Eskenazi Health pediatrician
With the weather finally starting to signal the beginning of spring and kids all over central Indiana starting to think about summer vacation, it’s time for families to start exploring their options for summer camps.
Parents are always in search of the best opportunities for their children to have fun, stay healthy and pursue their interests over summer. Camps are a wonderful way for children to learn to get along with others, work on problem solving skills, self-reliance, resiliency skills and self-esteem. Summer camps offer a nurturing and growth environment that can be invaluable as children grow into teenagers and young adults.
When many of today’s parents were children, camps were mostly limited to outdoor camping and adventure activities, in addition to sports camps. While those camps are still found everywhere, the days of those being the only type of camps available to kids are long gone.
Today there are summer camps for just about every imaginable interest or hobby.

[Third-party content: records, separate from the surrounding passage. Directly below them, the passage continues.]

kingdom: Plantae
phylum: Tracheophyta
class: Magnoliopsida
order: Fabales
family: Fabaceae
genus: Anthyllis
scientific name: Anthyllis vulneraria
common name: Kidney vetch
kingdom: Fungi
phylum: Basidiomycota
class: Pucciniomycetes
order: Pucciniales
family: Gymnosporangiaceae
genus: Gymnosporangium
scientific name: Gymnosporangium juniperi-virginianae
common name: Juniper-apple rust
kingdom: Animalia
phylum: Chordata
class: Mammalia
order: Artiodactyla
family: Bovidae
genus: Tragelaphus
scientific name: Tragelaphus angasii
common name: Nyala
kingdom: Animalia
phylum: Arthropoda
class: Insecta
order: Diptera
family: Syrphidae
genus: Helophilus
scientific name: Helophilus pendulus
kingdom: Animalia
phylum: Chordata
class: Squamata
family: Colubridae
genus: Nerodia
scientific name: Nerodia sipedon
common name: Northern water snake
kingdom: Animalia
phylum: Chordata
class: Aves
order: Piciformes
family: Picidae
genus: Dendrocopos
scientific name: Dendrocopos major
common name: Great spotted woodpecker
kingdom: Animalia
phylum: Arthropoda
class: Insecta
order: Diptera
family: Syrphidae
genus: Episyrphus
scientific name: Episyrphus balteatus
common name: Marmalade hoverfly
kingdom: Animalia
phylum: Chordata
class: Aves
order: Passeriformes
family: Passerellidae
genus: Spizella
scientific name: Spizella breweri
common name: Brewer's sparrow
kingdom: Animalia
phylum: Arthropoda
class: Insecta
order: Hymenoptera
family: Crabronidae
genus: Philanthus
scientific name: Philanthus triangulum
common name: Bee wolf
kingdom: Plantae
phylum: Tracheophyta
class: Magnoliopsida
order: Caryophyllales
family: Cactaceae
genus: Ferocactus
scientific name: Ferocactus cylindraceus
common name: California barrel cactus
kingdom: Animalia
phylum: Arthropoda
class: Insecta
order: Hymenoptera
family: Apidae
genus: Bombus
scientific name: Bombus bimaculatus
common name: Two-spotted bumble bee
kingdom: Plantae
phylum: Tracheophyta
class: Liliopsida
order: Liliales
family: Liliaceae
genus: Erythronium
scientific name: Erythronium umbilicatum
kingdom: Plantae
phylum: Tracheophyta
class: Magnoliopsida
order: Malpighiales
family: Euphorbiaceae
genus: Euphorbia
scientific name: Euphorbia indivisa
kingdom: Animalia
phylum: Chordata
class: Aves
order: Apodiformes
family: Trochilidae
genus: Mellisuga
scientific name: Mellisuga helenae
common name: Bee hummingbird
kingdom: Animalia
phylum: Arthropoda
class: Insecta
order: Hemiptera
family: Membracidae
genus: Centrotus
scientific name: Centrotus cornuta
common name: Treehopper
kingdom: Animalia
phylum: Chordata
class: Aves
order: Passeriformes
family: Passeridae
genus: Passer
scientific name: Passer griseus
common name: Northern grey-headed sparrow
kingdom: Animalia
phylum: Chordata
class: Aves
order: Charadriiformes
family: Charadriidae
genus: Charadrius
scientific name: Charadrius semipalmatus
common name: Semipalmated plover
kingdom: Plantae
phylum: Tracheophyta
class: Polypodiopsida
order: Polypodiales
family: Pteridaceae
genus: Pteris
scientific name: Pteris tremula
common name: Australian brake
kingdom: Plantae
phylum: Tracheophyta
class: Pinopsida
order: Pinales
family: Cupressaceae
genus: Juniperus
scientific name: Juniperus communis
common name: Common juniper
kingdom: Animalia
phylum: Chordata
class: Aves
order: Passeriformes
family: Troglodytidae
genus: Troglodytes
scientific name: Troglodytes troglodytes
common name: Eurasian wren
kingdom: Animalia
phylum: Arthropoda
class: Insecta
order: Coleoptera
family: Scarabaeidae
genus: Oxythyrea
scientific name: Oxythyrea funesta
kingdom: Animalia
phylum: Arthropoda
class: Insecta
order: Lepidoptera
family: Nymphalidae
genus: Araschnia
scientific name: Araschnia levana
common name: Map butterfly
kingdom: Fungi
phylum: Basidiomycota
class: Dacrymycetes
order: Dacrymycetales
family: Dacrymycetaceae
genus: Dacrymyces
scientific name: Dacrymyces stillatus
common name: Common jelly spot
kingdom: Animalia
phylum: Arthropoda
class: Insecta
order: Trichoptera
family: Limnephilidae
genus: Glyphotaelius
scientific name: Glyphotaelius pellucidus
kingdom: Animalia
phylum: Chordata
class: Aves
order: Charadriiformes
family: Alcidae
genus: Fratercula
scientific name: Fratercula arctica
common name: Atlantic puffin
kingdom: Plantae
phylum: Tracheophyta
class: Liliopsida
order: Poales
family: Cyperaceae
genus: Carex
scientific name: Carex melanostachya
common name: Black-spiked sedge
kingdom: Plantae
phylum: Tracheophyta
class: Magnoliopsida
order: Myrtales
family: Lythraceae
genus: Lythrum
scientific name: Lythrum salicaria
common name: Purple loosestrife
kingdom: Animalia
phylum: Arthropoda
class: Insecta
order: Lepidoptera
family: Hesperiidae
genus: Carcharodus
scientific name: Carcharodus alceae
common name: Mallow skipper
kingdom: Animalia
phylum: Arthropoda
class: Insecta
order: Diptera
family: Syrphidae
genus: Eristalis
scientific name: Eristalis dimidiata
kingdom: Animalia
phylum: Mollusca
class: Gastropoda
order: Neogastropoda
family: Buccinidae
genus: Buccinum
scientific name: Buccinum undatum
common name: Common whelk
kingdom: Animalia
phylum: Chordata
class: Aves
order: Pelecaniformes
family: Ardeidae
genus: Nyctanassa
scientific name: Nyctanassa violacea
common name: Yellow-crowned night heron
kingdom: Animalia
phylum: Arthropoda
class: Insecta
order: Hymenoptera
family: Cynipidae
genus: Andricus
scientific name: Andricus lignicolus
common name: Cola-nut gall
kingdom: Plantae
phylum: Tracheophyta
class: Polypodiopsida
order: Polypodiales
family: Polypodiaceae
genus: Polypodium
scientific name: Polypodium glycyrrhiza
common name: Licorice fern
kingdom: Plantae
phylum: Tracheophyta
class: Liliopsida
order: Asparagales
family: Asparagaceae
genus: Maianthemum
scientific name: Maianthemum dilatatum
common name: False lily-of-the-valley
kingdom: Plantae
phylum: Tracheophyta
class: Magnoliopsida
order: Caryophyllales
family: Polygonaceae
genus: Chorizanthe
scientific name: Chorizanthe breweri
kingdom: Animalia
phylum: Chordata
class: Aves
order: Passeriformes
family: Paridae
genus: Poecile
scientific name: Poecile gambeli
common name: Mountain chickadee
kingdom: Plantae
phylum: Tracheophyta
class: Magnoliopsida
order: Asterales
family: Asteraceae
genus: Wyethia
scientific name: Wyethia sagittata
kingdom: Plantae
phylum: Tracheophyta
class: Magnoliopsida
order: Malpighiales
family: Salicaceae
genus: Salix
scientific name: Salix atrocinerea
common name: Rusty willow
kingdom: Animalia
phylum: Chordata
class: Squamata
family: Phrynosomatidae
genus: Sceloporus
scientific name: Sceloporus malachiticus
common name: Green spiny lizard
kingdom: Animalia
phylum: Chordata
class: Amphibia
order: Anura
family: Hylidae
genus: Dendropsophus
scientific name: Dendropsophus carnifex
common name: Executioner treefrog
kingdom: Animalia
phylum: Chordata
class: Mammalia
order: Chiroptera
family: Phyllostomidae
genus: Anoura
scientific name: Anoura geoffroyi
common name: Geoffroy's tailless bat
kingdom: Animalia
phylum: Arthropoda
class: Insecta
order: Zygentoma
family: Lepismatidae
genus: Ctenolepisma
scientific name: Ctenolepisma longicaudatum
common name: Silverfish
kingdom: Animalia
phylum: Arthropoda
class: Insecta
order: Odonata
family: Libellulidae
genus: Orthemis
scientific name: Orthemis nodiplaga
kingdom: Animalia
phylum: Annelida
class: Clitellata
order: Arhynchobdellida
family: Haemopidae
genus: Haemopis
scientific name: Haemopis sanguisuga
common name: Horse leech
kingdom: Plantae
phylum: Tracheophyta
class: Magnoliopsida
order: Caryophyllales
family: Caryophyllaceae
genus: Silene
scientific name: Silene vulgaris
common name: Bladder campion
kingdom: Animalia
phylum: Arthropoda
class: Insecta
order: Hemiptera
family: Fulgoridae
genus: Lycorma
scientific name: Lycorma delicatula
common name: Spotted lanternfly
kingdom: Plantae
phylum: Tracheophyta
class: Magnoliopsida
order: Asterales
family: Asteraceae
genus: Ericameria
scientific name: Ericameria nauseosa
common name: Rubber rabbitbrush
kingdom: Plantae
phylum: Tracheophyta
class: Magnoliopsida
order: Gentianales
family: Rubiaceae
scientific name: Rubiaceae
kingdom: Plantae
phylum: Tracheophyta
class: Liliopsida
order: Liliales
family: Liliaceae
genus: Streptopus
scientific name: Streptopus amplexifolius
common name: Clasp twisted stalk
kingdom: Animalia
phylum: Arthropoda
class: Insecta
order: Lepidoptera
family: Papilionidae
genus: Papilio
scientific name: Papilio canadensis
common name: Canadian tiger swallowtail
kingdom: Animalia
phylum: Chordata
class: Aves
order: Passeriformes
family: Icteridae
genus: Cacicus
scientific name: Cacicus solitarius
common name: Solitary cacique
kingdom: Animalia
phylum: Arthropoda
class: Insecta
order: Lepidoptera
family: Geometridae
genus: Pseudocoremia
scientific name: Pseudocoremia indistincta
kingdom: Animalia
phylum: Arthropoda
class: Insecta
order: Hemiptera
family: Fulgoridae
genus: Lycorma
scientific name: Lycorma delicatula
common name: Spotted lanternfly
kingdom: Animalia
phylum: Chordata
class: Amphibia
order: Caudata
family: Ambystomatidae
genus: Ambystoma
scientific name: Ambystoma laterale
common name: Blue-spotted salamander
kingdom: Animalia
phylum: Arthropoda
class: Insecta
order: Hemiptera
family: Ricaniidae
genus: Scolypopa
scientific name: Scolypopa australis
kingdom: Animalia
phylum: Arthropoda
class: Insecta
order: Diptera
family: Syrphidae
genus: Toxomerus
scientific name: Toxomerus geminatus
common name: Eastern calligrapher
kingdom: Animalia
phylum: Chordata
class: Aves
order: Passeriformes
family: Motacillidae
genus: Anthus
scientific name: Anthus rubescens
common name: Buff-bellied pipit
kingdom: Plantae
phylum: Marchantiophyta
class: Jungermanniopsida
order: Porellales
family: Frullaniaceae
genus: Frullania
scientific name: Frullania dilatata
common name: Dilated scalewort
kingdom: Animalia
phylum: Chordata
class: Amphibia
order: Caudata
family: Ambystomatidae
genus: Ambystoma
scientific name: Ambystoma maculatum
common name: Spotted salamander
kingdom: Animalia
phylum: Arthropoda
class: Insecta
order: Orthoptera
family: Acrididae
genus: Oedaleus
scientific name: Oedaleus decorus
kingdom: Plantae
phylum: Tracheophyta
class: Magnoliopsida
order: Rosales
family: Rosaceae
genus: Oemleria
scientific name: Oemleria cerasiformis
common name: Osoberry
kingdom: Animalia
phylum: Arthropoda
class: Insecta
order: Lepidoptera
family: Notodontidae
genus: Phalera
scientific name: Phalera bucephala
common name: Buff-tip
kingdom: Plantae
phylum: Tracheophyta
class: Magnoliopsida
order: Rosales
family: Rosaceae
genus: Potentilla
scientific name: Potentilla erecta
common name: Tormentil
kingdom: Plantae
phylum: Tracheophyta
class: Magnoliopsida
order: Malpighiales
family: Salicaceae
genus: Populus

There are academic camps for nearly every subject, and camps for the arts where children may try acting, painting, dance, music, sculpture and writing.
There are camps where the whole family can experience wilderness activities together or where everyone can learn about dance or a variety of sporting activities.
Military summer camps are available so young people can learn about loyalty, build up their confidence and find out about life in the armed forces. There are also religious camps where churches hold vacation Bible school classes and kids experience outdoor activities along with arts and crafts.
There are camps available for Boy and Girl Scouts along with camps for youngsters involved with organizations like 4-H, Kiwanis Kids and Future Farmers of America. Camps are also available to children interested in technology.
Children with special needs also look forward to camps designed especially for them, whether they have autism, developmental disabilities, impaired speech, vision or hearing or a chronic condition like asthma.
We recommend exploring the internet for the best and most appropriate camp options for your child; be sure to sign them up as soon as possible to reserve their place. You can start with the Marion County Commission on Youth, YMCA, Boys and Girls Club and Jameson Camp.